Express the text lines in the data below as a JSON list of strings, one string per line, without blank lines and without the pictures.

--- START ---

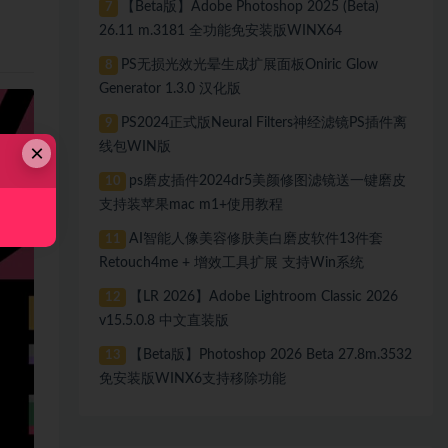
【Beta版】Adobe Photoshop 2025 (Beta)
7
26.11 m.3181 全功能免安装版WINX64
PS无损光效光晕生成扩展面板Oniric Glow
8
Generator 1.3.0 汉化版
PS2024正式版Neural Filters神经滤镜PS插件离
9
×
线包WIN版
ps磨皮插件2024dr5美颜修图滤镜送一键磨皮
10
支持装苹果mac m1+使用教程
AI智能人像美容修肤美白磨皮软件13件套
11
Retouch4me + 增效工具扩展 支持Win系统
【LR 2026】Adobe Lightroom Classic 2026
12
v15.5.0.8 中文直装版
【Beta版】Photoshop 2026 Beta 27.8m.3532
13
免安装版WINX6支持移除功能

--- END ---

* _YOUR RESPONSE_
[
  "【Beta版】Adobe Photoshop 2025 (Beta)",
  "7",
  "26.11 m.3181 全功能免安装版WINX64",
  "PS无损光效光晕生成扩展面板Oniric Glow",
  "8",
  "Generator 1.3.0 汉化版",
  "PS2024正式版Neural Filters神经滤镜PS插件离",
  "9",
  "×",
  "线包WIN版",
  "ps磨皮插件2024dr5美颜修图滤镜送一键磨皮",
  "10",
  "支持装苹果mac m1+使用教程",
  "AI智能人像美容修肤美白磨皮软件13件套",
  "11",
  "Retouch4me + 增效工具扩展 支持Win系统",
  "【LR 2026】Adobe Lightroom Classic 2026",
  "12",
  "v15.5.0.8 中文直装版",
  "【Beta版】Photoshop 2026 Beta 27.8m.3532",
  "13",
  "免安装版WINX6支持移除功能"
]